◆ Task prompt: Write out the data from its start up to and including the line with "Download zur Verfügung", swapping "Downloads" for "Bestanden" and changing nothing else.
+++ Data for this task +++
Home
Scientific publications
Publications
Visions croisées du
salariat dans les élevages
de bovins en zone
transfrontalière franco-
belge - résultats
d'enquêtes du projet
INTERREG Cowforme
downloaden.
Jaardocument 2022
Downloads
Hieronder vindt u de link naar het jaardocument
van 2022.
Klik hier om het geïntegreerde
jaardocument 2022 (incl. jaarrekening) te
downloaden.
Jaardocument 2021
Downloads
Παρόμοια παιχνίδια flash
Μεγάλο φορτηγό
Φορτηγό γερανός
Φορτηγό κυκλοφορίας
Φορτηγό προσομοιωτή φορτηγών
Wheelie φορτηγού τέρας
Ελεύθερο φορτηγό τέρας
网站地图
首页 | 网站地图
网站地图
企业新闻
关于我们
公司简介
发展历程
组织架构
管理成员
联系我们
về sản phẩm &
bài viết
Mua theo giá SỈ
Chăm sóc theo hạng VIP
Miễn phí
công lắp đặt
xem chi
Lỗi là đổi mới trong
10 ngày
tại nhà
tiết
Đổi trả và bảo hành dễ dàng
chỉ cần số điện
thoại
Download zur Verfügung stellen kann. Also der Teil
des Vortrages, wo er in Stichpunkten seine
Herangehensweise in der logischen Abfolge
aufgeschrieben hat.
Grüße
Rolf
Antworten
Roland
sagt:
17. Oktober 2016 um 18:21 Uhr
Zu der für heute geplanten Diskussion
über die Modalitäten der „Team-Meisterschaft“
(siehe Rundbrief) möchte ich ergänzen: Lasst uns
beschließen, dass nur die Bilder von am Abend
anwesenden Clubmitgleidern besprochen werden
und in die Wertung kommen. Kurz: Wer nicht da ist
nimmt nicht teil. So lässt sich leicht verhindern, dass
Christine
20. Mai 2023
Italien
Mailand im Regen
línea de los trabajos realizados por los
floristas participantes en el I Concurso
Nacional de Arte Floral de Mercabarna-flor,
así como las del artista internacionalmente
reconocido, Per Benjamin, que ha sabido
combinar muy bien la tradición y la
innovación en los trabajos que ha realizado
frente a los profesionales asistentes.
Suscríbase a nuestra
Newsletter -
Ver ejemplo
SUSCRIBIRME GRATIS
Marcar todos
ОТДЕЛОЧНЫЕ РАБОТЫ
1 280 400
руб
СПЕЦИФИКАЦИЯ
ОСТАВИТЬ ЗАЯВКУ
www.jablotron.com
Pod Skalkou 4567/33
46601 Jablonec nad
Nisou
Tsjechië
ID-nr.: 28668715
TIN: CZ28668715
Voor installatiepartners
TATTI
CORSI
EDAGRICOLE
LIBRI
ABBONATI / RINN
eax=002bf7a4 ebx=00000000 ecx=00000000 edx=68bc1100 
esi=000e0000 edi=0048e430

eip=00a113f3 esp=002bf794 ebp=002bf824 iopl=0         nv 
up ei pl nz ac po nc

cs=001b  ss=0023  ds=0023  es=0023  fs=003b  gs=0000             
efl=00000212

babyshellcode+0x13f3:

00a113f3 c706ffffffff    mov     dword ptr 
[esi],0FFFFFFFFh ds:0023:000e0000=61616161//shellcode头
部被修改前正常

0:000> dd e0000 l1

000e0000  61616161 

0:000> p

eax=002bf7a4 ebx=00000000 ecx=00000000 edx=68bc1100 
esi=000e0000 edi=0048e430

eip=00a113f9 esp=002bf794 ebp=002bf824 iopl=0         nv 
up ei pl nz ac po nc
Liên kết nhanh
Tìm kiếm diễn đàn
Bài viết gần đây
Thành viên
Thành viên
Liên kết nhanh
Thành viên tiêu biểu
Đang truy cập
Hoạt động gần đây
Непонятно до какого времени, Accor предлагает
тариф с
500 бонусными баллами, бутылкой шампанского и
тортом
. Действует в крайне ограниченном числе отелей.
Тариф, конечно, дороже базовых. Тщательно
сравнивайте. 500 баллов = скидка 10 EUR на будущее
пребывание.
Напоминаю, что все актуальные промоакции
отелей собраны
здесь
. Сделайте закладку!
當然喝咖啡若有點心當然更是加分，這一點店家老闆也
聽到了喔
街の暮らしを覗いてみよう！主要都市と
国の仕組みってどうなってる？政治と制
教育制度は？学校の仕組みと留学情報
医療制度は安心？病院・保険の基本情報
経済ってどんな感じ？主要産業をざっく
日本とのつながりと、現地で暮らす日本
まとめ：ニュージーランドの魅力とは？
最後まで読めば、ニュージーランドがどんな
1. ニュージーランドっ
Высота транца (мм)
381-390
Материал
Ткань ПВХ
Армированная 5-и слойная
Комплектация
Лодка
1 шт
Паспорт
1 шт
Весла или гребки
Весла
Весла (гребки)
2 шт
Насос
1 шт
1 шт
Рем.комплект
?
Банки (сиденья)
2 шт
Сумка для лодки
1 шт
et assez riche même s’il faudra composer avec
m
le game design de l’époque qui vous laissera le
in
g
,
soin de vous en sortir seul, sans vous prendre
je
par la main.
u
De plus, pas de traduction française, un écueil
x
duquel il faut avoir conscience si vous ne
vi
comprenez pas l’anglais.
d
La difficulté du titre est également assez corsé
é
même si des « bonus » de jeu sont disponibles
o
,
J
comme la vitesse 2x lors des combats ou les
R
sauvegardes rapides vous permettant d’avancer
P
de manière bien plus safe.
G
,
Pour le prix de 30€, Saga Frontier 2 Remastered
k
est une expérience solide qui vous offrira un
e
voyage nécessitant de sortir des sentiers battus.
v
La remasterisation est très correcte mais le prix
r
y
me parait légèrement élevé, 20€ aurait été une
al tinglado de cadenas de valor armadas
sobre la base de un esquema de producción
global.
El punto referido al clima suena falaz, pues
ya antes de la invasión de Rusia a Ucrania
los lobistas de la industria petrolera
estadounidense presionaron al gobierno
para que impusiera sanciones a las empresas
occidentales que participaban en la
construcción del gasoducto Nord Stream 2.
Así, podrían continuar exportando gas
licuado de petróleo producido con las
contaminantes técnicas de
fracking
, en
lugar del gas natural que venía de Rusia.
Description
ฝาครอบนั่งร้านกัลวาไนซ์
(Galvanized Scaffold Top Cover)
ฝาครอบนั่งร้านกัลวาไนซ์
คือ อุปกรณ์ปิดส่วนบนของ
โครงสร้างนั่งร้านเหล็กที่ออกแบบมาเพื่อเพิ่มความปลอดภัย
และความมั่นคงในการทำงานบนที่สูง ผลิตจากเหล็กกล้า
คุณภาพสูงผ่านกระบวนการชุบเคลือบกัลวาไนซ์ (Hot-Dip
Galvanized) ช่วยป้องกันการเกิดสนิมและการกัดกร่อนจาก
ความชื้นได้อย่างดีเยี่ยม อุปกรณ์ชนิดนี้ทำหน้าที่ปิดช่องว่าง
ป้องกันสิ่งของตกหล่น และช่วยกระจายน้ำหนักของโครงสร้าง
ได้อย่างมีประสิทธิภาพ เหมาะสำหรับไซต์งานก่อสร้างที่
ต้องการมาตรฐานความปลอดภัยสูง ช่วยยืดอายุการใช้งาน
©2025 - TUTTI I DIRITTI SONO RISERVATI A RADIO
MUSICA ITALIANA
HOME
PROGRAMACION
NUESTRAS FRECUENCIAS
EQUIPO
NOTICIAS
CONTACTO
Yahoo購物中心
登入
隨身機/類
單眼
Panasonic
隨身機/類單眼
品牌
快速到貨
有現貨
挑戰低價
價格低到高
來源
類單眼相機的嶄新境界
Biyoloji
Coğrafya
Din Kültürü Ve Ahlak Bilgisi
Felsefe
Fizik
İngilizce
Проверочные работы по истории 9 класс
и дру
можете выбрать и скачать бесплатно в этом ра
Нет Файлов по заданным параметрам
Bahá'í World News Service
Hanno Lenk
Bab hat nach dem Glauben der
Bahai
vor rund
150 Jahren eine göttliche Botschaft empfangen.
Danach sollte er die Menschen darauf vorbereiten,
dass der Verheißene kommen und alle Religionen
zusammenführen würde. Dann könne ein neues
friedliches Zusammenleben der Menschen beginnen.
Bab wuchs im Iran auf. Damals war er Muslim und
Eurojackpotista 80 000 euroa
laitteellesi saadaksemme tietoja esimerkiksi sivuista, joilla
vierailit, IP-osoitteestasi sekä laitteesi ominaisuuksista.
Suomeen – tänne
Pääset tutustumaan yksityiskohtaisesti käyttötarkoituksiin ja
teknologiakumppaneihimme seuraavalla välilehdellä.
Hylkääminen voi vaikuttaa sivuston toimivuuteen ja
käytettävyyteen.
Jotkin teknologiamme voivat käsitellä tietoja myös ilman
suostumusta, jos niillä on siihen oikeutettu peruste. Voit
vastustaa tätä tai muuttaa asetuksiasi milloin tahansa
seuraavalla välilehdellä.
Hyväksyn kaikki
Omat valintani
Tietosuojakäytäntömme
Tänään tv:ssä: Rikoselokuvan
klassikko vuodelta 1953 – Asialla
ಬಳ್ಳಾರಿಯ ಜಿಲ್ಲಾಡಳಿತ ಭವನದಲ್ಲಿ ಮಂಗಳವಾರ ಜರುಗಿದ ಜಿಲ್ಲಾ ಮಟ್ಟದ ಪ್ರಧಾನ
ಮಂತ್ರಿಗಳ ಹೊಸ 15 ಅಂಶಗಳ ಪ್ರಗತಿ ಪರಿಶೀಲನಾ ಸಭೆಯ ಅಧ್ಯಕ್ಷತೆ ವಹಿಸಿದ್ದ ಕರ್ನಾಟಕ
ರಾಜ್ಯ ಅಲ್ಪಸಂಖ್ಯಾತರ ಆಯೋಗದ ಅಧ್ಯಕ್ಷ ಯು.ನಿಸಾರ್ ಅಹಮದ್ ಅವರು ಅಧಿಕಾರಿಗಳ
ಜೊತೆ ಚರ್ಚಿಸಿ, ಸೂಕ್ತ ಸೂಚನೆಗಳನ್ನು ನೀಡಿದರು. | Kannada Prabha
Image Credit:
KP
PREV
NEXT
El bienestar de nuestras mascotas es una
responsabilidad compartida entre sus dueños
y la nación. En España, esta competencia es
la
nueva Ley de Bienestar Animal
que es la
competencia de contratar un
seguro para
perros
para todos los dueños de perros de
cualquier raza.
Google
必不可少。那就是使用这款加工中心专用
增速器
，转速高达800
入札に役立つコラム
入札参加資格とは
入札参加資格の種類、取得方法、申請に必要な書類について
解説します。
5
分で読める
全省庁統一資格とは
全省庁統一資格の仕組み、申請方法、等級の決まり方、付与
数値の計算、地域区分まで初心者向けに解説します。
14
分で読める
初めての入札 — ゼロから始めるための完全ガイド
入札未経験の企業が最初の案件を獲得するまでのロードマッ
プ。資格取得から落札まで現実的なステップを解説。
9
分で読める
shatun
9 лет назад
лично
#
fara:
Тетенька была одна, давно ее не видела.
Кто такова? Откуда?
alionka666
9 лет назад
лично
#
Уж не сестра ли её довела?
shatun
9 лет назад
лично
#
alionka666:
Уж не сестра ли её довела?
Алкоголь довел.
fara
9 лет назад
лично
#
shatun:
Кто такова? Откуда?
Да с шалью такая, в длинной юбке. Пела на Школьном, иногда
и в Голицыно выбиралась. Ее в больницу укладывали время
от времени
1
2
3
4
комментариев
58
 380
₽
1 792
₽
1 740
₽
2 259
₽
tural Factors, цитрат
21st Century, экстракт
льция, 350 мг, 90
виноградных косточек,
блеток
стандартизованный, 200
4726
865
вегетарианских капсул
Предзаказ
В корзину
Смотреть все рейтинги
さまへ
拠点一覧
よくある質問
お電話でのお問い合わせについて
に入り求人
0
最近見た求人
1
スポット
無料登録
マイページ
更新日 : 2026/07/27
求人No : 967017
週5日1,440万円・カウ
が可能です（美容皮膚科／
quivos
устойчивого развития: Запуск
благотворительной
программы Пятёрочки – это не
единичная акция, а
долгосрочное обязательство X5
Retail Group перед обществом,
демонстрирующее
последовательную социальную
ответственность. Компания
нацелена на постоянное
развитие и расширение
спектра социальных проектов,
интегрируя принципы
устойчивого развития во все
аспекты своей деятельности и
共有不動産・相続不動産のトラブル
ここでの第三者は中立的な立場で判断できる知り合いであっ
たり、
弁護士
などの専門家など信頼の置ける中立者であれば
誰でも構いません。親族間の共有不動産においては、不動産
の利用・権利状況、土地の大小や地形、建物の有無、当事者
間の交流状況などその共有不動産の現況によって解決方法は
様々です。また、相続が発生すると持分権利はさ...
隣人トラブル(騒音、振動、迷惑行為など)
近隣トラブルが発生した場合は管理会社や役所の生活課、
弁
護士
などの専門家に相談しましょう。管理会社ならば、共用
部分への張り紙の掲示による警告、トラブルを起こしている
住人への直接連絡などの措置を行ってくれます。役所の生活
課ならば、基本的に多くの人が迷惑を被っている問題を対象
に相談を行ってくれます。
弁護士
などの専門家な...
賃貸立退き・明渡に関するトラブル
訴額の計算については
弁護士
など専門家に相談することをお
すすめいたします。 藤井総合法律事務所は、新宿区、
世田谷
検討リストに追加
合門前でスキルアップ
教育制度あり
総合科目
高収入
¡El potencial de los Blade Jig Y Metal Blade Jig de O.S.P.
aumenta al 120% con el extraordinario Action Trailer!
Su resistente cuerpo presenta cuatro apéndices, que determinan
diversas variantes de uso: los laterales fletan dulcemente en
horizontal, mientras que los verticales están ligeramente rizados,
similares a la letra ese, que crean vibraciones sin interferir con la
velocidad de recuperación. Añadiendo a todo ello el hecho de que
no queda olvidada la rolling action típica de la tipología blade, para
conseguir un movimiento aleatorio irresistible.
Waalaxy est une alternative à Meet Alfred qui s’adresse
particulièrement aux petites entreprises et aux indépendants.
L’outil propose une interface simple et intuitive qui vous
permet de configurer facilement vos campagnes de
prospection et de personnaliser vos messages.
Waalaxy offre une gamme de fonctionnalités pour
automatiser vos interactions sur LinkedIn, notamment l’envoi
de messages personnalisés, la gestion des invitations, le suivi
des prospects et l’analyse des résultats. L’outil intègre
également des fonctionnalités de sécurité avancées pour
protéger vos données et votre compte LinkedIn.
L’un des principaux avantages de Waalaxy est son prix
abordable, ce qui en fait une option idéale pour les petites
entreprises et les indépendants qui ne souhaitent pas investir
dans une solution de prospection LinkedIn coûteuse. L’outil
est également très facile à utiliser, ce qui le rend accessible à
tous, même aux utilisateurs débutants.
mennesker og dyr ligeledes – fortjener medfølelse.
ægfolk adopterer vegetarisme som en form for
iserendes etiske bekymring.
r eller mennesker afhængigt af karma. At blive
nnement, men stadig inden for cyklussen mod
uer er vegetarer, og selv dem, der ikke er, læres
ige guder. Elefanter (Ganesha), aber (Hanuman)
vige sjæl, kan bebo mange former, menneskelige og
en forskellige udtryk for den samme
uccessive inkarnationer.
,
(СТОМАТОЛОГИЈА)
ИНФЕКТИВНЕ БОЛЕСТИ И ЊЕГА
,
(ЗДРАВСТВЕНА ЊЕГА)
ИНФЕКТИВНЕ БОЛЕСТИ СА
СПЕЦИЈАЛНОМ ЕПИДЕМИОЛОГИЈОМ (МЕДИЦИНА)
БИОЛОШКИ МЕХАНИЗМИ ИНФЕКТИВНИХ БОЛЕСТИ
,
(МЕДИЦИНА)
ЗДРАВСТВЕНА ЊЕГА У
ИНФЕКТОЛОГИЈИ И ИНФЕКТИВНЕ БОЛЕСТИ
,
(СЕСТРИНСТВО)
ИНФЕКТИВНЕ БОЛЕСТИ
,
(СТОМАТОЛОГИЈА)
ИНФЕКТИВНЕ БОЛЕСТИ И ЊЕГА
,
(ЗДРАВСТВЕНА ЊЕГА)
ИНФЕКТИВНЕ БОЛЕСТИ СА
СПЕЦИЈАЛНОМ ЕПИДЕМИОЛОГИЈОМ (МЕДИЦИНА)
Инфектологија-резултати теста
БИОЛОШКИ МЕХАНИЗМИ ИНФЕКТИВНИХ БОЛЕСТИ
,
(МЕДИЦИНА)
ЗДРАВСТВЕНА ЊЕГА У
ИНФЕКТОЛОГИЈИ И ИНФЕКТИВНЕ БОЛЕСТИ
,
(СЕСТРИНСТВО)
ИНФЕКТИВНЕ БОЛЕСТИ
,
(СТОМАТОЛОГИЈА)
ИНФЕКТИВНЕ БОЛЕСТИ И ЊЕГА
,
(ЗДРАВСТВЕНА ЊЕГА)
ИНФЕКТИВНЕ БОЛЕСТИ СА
+++
◆ Task result:
Home
Scientific publications
Publications
Visions croisées du
salariat dans les élevages
de bovins en zone
transfrontalière franco-
belge - résultats
d'enquêtes du projet
INTERREG Cowforme
downloaden.
Jaardocument 2022
Bestanden
Hieronder vindt u de link naar het jaardocument
van 2022.
Klik hier om het geïntegreerde
jaardocument 2022 (incl. jaarrekening) te
downloaden.
Jaardocument 2021
Bestanden
Παρόμοια παιχνίδια flash
Μεγάλο φορτηγό
Φορτηγό γερανός
Φορτηγό κυκλοφορίας
Φορτηγό προσομοιωτή φορτηγών
Wheelie φορτηγού τέρας
Ελεύθερο φορτηγό τέρας
网站地图
首页 | 网站地图
网站地图
企业新闻
关于我们
公司简介
发展历程
组织架构
管理成员
联系我们
về sản phẩm &
bài viết
Mua theo giá SỈ
Chăm sóc theo hạng VIP
Miễn phí
công lắp đặt
xem chi
Lỗi là đổi mới trong
10 ngày
tại nhà
tiết
Đổi trả và bảo hành dễ dàng
chỉ cần số điện
thoại
Download zur Verfügung stellen kann. Also der Teil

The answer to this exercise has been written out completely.